What Is the Link Between Rosatom and the War in Ukraine?
Rosatom’s role goes far beyond civilian energy. The company has been directly implicated in Russia’s military occupation of the Zaporizhzhia nuclear power plant, Europe’s largest nuclear facility, seized by Russian forces in March 2022.
International observers and Ukrainian officials have accused Rosatom personnel of participating in the plant’s militarization, undermining nuclear safety and violating international conventions. Despite this, Rosatom continues to operate freely in global markets, including within the EU.
Is France Trying to Reduce Its Exposure?
French nuclear firms, particularly Orano, have positioned themselves to benefit from a partial restructuring of the global nuclear market. Orano operates one of the world’s largest uranium conversion facilities in Malvési and is expanding enrichment capacity at its Georges Besse II plant in Tricastin.
However, scaling up these facilities takes time and investment.
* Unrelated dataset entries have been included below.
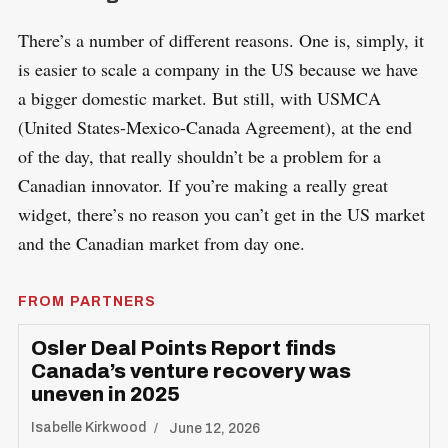
There’s a number of different reasons. One is, simply, it
is easier to scale a company in the US because we have
a bigger domestic market. But still, with USMCA
(United States-Mexico-Canada Agreement), at the end
of the day, that really shouldn’t be a problem for a
Canadian innovator. If you’re making a really great
widget, there’s no reason you can’t get in the US market
and the Canadian market from day one.
FROM PARTNERS
Osler Deal Points Report finds
Canada’s venture recovery was
uneven in 2025
Isabelle Kirkwood
June 12, 2026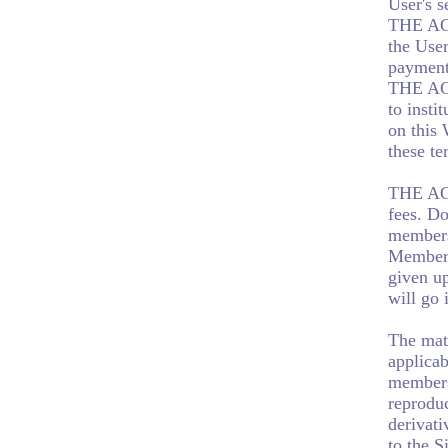
User's s
THE AGE
the Use
payment
THE AGE
to insti
on this
these te
THE AGE
fees. D
membersh
Membersh
given u
will go 
The mate
applicab
members
reproduc
derivati
to the S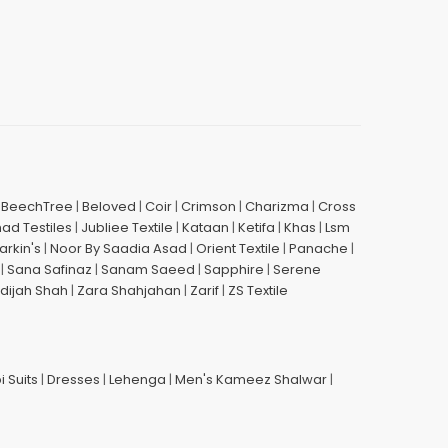
|
BeechTree
|
Beloved
|
Coir
|
Crimson
|
Charizma
|
Cross
had Testiles
|
Jubliee Textile
|
Kataan
|
Ketifa
|
Khas
|
Lsm
arkin's
|
Noor By Saadia Asad
|
Orient Textile
|
Panache
|
|
Sana Safinaz
|
Sanam Saeed
|
Sapphire
|
Serene
dijah Shah
|
Zara Shahjahan
|
Zarif
|
ZS Textile
i Suits
|
Dresses
|
Lehenga
|
Men's Kameez Shalwar
|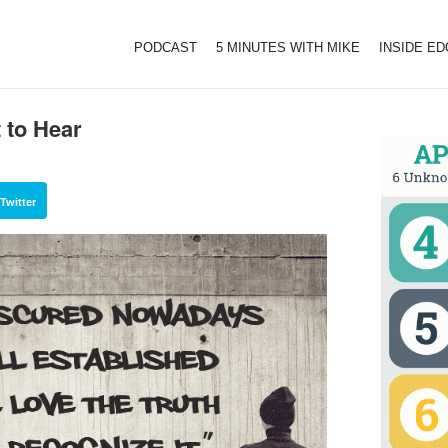
PODCAST
5 MINUTES WITH MIKE
INSIDE E
 to Hear
Twitter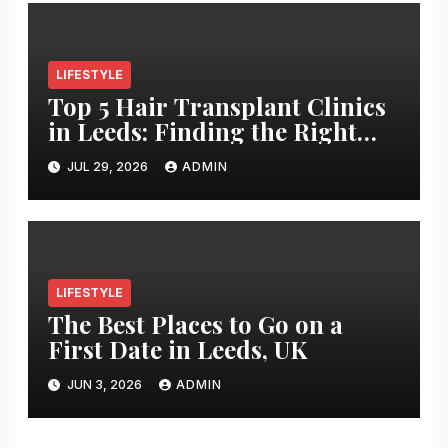
LIFESTYLE
Top 5 Hair Transplant Clinics
in Leeds: Finding the Right
Clinic for Your Hair
JUL 29, 2026
ADMIN
Restoration Journey
LIFESTYLE
The Best Places to Go on a
First Date in Leeds, UK
JUN 3, 2026
ADMIN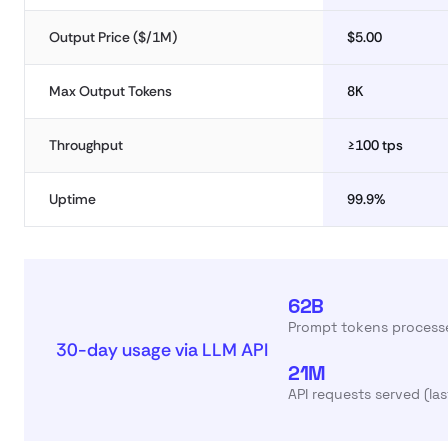
Output Price ($/1M)
$5.00
Max Output Tokens
8K
Throughput
≥100 tps
Uptime
99.9%
62B
Prompt tokens processe
30-day usage via LLM API
21M
API requests served (la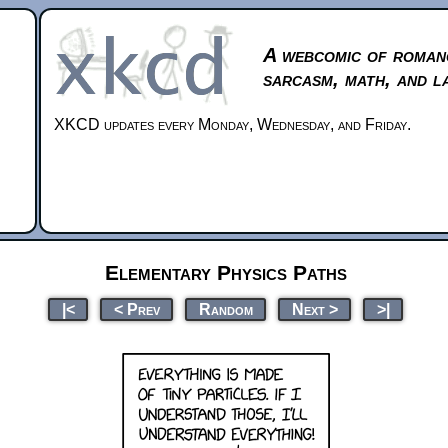
A webcomic of roman
sarcasm, math, and l
XKCD updates every Monday, Wednesday, and Friday.
Elementary Physics Paths
|<
< Prev
Random
Next >
>|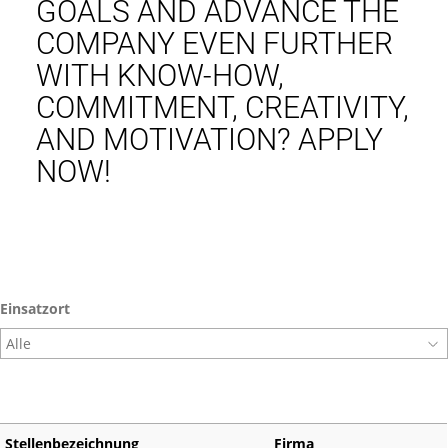
GOALS AND ADVANCE THE
COMPANY EVEN FURTHER
WITH KNOW-HOW,
COMMITMENT, CREATIVITY,
AND MOTIVATION? APPLY
NOW!
Einsatzort
Stellenbezeichnung
Firma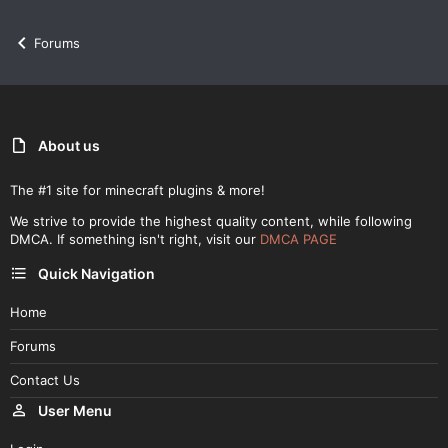
Forums
About us
The #1 site for minecraft plugins & more!
We strive to provide the highest quality content, while following
DMCA. If something isn't right, visit our
DMCA PAGE
Quick Navigation
Home
Forums
Contact Us
User Menu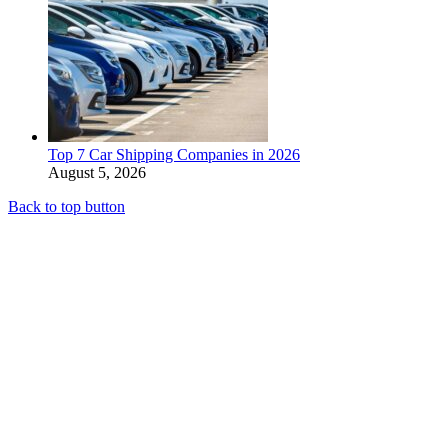
Top 7 Car Shipping Companies in 2026
August 5, 2026
Back to top button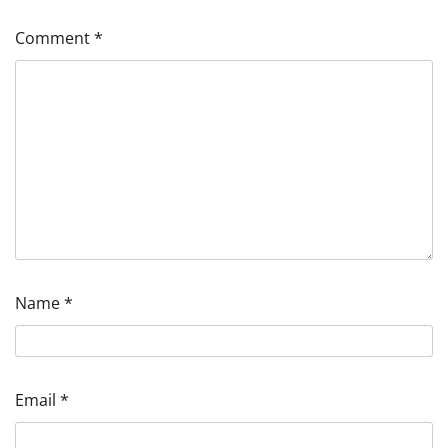
Comment
*
Name
*
Email
*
Industry analysts estimate that replacing Russian enrichment capacity in Europe alone could take 5–10 years and require billions of euros in new infrastructure.
In the meantime, France continues to navigate a contradiction: publicly championing Ukraine’s sovereignty while remaining indirectly tied to Russia through the nuclear fuel cycle.
What Risks Does This Pose for Europe?
The continued exemption of nuclear trade from sanctions exposes Europe to several long-term risks:
- Strategic vulnerability, as Russia retains leverage over critical energy infrastructure
- Political inconsistency, undermining the credibility of EU sanctions
- Moral hazard, as Rosatom profits despite its involvement in Ukraine
- Supply shocks, should Moscow weaponize nuclear fuel exports in the future
Greenpeace and other civil society groups warn that failing to address nuclear dependence now could leave Europe exposed to the same kind of coercion it experienced with gas before 2022.
Is Nuclear Europe’s Next Strategic Battleground?
As Europe accelerates its energy transition and reconsiders nuclear power as a low-carbon alternative, uranium and fuel-cycle dependencies are emerging as the next major fault line in EU–Russia relations.
While oil and gas ties have been dramatically severed, the nuclear sector remains an unresolved vulnerability—one where France sits at the center of a complex web of industrial capability, political compromise, and geopolitical risk.